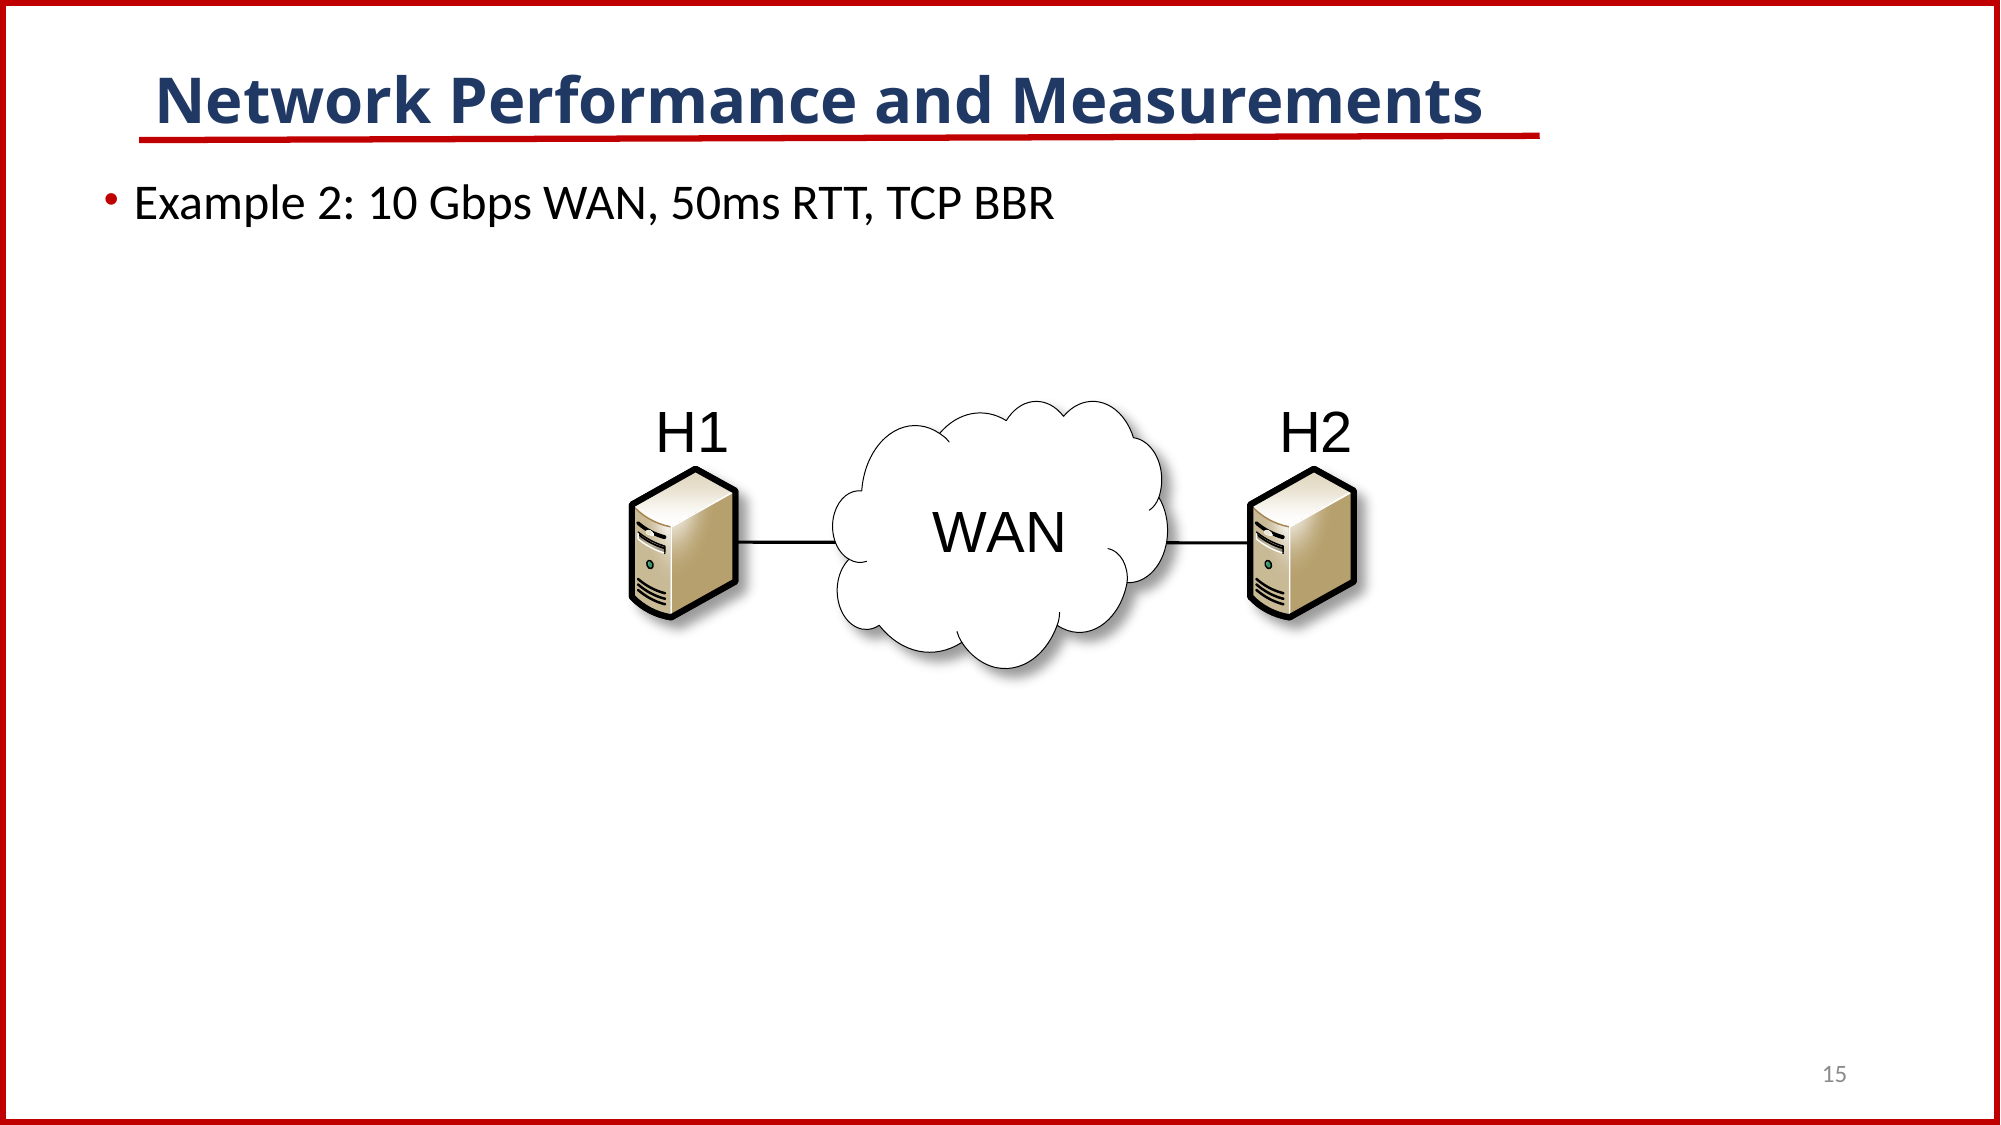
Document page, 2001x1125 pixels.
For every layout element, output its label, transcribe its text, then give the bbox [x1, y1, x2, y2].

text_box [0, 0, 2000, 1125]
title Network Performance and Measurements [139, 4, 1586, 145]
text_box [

TASK DIRECTIONS:
For this exercise, return every entry verbatim and omit all pictures.

TASK ANSWER:
Document page, 2001x1125 pixels.
For every layout element, output its label, transcribe its text, then give the bbox [x1, y1, x2, y2].

text_box [0, 0, 2000, 1125]
title Network Performance and Measurements [139, 4, 1586, 145]
text_box [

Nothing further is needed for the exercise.